BEGIN PAGE EXTRACT

I have lived in south central Alaska (Anchorage area) for many years.  My husband and I  decided to hop a cruise from Seward to Vancouver to see some areas in southeast Alaska that we had not seen.  What a beautiful way to see Alaska!  The small towns that you stop in along the way -Hoonah, Ketchikan, Juneau - do not really warrant staying for more than a few hours in my opinion, unless you want to do some serious hiking or other outdoor activities. You can get a flavor of the place, take a short hike or tour and get back on the boat.  
You get better sleeping accomodations on the boat than you would get in most of the towns and more luxurious meals.  You can eat lunch in the town to get the Alaskan flavor and go back to the boat for a "free" very nice dinner.

END PAGE EXTRACT
BEGIN DATASET EXCERPTS

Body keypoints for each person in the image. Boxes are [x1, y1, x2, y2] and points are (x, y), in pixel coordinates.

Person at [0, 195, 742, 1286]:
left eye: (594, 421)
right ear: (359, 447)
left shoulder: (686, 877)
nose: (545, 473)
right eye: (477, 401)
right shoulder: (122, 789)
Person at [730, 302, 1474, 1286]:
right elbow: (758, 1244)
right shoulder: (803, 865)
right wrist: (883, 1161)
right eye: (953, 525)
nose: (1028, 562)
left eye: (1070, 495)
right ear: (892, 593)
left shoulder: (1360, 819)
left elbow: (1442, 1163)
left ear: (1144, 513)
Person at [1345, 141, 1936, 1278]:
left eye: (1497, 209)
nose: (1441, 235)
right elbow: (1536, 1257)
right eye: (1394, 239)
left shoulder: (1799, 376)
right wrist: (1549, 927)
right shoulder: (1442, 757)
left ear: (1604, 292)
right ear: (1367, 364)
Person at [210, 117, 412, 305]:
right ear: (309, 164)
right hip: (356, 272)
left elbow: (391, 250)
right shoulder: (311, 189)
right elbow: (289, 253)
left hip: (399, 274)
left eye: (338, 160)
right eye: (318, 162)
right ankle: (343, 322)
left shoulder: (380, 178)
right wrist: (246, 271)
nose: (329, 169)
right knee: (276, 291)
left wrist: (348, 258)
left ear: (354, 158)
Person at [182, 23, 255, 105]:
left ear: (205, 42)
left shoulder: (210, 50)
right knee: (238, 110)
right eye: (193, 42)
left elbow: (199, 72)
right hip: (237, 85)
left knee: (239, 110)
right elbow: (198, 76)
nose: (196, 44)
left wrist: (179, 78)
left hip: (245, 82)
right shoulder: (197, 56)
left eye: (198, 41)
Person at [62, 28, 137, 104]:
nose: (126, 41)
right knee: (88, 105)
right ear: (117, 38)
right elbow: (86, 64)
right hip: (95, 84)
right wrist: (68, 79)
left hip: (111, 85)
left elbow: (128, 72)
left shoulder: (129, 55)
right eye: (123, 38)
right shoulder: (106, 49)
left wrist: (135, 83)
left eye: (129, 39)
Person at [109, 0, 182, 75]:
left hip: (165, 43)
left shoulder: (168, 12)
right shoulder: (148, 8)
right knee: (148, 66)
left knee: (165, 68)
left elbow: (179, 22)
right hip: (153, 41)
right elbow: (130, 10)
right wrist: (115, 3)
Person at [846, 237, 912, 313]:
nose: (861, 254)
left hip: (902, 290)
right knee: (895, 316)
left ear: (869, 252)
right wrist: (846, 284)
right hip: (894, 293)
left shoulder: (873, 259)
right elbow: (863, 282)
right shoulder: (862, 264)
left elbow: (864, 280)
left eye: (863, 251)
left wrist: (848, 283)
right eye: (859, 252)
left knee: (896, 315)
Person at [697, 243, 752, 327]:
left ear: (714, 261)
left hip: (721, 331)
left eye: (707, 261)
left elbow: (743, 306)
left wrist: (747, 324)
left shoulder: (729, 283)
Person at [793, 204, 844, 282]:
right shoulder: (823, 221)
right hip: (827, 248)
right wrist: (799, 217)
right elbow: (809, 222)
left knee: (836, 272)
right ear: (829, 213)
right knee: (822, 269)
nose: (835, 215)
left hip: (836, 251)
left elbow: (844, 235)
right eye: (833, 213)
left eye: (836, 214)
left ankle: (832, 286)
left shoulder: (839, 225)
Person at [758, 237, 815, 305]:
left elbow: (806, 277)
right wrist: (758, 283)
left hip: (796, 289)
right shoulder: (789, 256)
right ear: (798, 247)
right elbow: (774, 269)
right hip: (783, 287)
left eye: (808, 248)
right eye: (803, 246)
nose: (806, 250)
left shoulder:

END DATASET EXCERPTS

▶ [PROBLEM SET]
• 1. Update the Alaska cruise account from "You get better" to "very nice dinner.", changing "boat" to "ship".
• 2. Summarize the Alaska cruise account in two sentences.
The records are separate material and have no connection to the Alaska cruise account.

▶ [SOLUTIONS TO EACH TASK]
• 1.
You get better sleeping accomodations on the ship than you would get in most of the towns and more luxurious meals.  You can eat lunch in the town to get the Alaskan flavor and go back to the ship for a "free" very nice dinner.

• 2. A longtime resident of the Anchorage area took a cruise from Seward to Vancouver with a husband to see parts of southeast Alaska not seen before, and found it a beautiful way to see Alaska. The stops at Hoonah, Ketchikan, and Juneau are judged worth only a few hours unless one wants serious hiking or other outdoor activities, while the boat offers better sleeping accommodations and more luxurious meals than most of the towns.